The NoSQL movement has spawned a slew of alternative data stores, all of which attempt to fill voids left by traditional relational database implementations. But while it's easy to fit the various relational databases (MySQL, Oracle, DB2 and so on) under a single categorical umbrella, the NoSQL world is much more diverse, and the NoSQL label is too general.

NoSQL data stores such as MongoDB and Cassandra are so vastly different from each other that apples-to-apples comparisons are practically impossible. Thus, within the world of NoSQL, there are subcategories such as key-value stores, graph databases and document-oriented stores.

Document-oriented stores, or document stores for short, aren't new to the world of computing. Industry graybeards will quickly recognise Lotus Notes as one of the first successful NoSQL document stores from the late '80s. Document stores encapsulate data into loosely defined documents, rather than tables with columns and rows. Implementations of the underlying document vary by data store, with some representing a document as XML and others as JSON, for instance.

But in general, documents aren't rigidly defined, and in fact they offer a high degree of flexibility when it comes to defining data. This flexibility has costs. For example, these data stores do not support SQL, instead supporting custom query languages better suited to the underlying document structure (such as XPath-like query languages for XML data stores). But the lack of rigidity in data definition has many benefits as well.

In many cases, compared to traditional relational databases, the more flexible document stores enable faster iterative-style development where data requirements are evolving more rapidly than the pace of development.

Flexible, scalable NoSQL

In recent years, a number of document stores have come out and garnered a high degree of developer mind share. One of the most popular of these is MongoDB, an open source, schema-free document store written in C++ that boasts support for a wide array of programming languages, a SQL-like query language and a number of intriguing features related to performance and scalability.
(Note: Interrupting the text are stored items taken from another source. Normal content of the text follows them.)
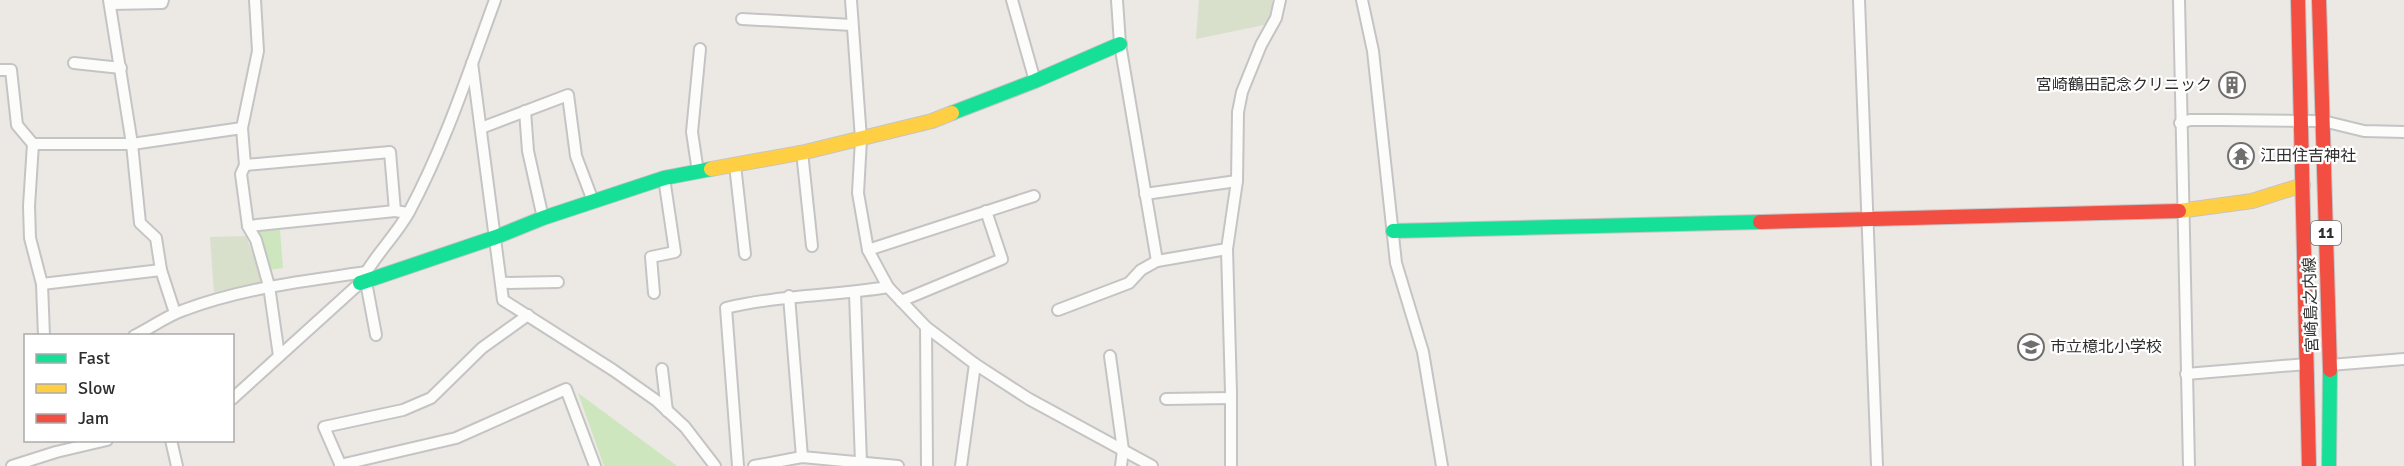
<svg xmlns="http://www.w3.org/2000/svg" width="2404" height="466" font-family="Signika,'Noto Sans JP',sans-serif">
<rect width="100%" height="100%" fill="#ece8e4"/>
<g fill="#cee6be">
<polygon points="280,230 283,268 269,270 256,231"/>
<polygon points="578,393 677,466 604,466"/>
</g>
<g fill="#d8e0cc">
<polygon points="1199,0 1272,0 1273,16 1264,25 1196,39"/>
<polygon points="246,236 263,282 214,292 210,237"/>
</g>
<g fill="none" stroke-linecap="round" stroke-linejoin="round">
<defs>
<g id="street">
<polyline points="109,0 132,144 140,223 156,238 161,270"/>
<polyline points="255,0 258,51 242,128 245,165 241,174 248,226 256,240 269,286 279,356"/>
<polyline points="851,0 861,139 858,193 868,250 888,287 926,327 975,364 1029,399 1152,466"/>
<polyline points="1012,0 1035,81"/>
<polyline points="1117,0 1120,44 1157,261 1227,249"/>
<polyline points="1362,0 1373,51 1396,263 1423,352 1442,466"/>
<polyline points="1859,0 1877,466"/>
<polyline points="2179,0 2189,466"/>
<polyline points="111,4 162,3 163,0"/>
<polyline points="742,19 852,25"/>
<polyline points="74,63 121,68"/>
<polyline points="472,63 503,300 613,370 657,401 685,427 715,466"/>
<polyline points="0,70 11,70 17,125 33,144 29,206 30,238 42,284 44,336"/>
<polyline points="525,111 528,151 543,218"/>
<polyline points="2180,123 2190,120 2222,120 2323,121 2364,131 2404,132"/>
<polyline points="481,128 568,95 576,156 593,201"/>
<polyline points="33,144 132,144 242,128"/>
<polyline points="802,152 812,246"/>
<polyline points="245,165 390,152 395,211 408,213"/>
<polyline points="735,165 745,254"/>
<polyline points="698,172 692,132 700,49"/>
<polyline points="1145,194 1237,181"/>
<polyline points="248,226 395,211"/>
<polyline points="868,250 1034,196"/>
<polyline points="366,282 376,335"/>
<polyline points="501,283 558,282"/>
<polyline points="42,284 161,270 175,313"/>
<polyline points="654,293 651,257 675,252 664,178"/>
<polyline points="855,293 861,463"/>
<polyline points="789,296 802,457"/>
<polyline points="901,301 1002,259 986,211"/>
<polyline points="1058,310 1129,283 1141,270 1157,261"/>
<polyline points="926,327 927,466"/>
<path d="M134,336C151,328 166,316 184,310C242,288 305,281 366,272"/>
<polyline points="1110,356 1123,450 1121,466"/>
<polyline points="2330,365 2404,359"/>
<polyline points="662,369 667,411"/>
<polyline points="2186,374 2307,364"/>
<path d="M232,399L360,283C373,257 395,237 409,212C445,145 469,71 495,0"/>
<polyline points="1166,399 1231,398"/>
<polyline points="171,440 177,466"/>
<polyline points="340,465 456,438 566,389 595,466"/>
<polyline points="12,466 56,452 107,440"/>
<polyline points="341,466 324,427 403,410 431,398 482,348 528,315"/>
<path d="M738,466L726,308C779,295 834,296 888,287"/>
<polyline points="754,466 802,457 898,466"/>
<polyline points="961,466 975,364"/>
<polyline points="1231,466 1231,392 1227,249 1237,181 1238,112 1242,92 1261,45 1276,18 1280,0"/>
</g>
<g id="fast">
<polyline points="952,113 1035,81 1120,44"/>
<polyline points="1393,231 1760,222"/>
<polyline points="360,283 496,237 543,218 664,178 711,169"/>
<polyline points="2329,466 2330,370"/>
</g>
<g id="slow">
<polyline points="711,169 805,152 932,121 952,113"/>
<polyline points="2179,211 2252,201 2303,185"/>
</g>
<g id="jam">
<polyline points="2298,0 2309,466"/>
<polyline points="2319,0 2330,370"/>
<polyline points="1760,222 2179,211"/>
</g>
</defs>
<use href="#street" stroke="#c5c4c5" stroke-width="14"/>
<use href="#fast" stroke="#c5c4c5" stroke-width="16"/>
<use href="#slow" stroke="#c5c4c5" stroke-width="16"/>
<use href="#jam" stroke="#c5c4c5" stroke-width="16"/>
<use href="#street" stroke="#fcfcfb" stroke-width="10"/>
<use href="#fast" stroke="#16e098" stroke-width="14"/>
<use href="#slow" stroke="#ffcf43" stroke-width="14"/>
<use href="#jam" stroke="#f24e42" stroke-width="14"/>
</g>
<defs>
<symbol id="building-ring" viewBox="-11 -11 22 22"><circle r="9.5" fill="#fff" stroke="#706f6e" stroke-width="1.5"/><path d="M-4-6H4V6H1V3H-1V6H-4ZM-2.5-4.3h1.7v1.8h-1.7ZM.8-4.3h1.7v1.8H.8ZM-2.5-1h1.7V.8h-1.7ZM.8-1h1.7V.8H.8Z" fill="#706f6e"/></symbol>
<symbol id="temple-ring" viewBox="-11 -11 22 22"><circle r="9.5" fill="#fff" stroke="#706f6e" stroke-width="1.5"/><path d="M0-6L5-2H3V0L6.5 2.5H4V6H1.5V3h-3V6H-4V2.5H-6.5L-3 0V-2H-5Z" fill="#706f6e"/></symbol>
<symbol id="school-ring" viewBox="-11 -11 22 22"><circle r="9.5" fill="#fff" stroke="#706f6e" stroke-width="1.5"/><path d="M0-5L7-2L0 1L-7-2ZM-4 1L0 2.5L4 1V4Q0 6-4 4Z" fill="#706f6e"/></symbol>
</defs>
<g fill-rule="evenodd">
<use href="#building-ring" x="2217" y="70" width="30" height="30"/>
<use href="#temple-ring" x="2226" y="141" width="30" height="30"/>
<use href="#school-ring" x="2016" y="332" width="30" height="30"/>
</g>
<g text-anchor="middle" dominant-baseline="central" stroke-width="4.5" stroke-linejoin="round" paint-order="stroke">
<rect fill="#fff" stroke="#6d6d6d" stroke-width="1.5" x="2311" y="221" width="30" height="24" rx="4.5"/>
<g font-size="15" font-weight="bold" fill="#2e2e2e">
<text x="2326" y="233">11</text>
</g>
<g font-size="16" fill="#2e2e2e" stroke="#fff" text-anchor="start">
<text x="2212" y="85" text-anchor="end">宮崎鶴田記念クリニック</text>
<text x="2260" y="156">江田住吉神社</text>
<text x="2050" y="347">市立檍北小学校</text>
</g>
<g font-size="16" fill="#2e2e2e" stroke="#fff">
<text transform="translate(2311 305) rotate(-92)">宮崎島之内線</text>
</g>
</g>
<rect x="24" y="334" width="210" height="108" fill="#ffffff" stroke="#ababab" stroke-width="1.5"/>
<rect x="36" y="354" width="30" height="9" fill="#16e098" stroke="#ababab" stroke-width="1.5"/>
<text x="78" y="364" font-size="18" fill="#2e2e2e">Fast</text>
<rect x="36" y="384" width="30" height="9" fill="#ffcf43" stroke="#ababab" stroke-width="1.5"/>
<text x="78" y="394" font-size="18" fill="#2e2e2e">Slow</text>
<rect x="36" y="414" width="30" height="9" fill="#f24e42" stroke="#ababab" stroke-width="1.5"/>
<text x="78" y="424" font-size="18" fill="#2e2e2e">Jam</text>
</svg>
Out of the box, Mongo supports sharding, which permits horizontal scaling by divvying up a collection of documents across a cluster of nodes, thus making reads faster. What's more, Mongo offers replication in two modes: master-slave and replica sets. In a replica set, there is no master node; instead, all nodes are copies of one another and there is no single point of failure. Replica sets therefore bring more fault tolerance to larger environments supporting massive amounts of data. These features and more don't require an army of DBAs to implement, nor do they need massive hardware expenditures. Mongo can run on commodity hardware platforms, provided there is a healthy amount of memory.

Mongo is schema-less, it'll store any document you decide to put into it. There is no upfront document definition requirement. Ultimately, documents are grouped into collections, which are akin to tables in a relational database. Collections can be defined on the fly as well. Documents are stored in a binary JSON format, dubbed BSON, and encapsulate data represented as name-value pairs (which are somewhat like columns and rows).

JSON document store

JSON is an extremely understandable format. Humans can easily read it (as opposed to XML, for example) and machines can efficiently parse it. A document in Mongo representing a business card, for example, would look something like this:

{

"_id" : ObjectId("4efb731168ee6a18692d86cd"),

"name" : "Andrew Glover",

"cell" : "703-555-5555",

"fax" : "703-555-0555",

"address" : "29210 Corporate Dr, Suite 100, Anywhere USA"

}

In this case, the _id attribute in the document above represents a primary key in Mongo. Like a relational database, Mongo can index data and force uniqueness on data attributes. By default, the _id attribute is indexed; moreover, this document can further index individual fields or even a combination of them (for example, the name and address). Additionally, when defining an index, you can specify that its value be unique.

Mongo, however, doesn't provide for constraints or triggers. Documents in Mongo are free to refer to each other. For example, a document in a contact_log collection could refer back to a business card's _id above, thus providing a foreign keylike link. But there is no way, currently, to specify corresponding actions to be taken should a related document be removed, such as remove all referencing documents as well, which you can do in a typical RDBMS. You can, of course, add this sort of logic in application code, and triggers are planned for a future release.

JSON documents in Mongo do not force particular data types on attribute values. That is, there is no need to define upfront the format of a particular attribute. The data can be a string, an integer, or even an object type, provided it makes sense. By default, data types in Mongo documents include string, integer, boolean, double, array, date, object ID (which you can see in action in the business card example above), binary data (similar to a blob) and regular expression, although support for these latter types varies by driver.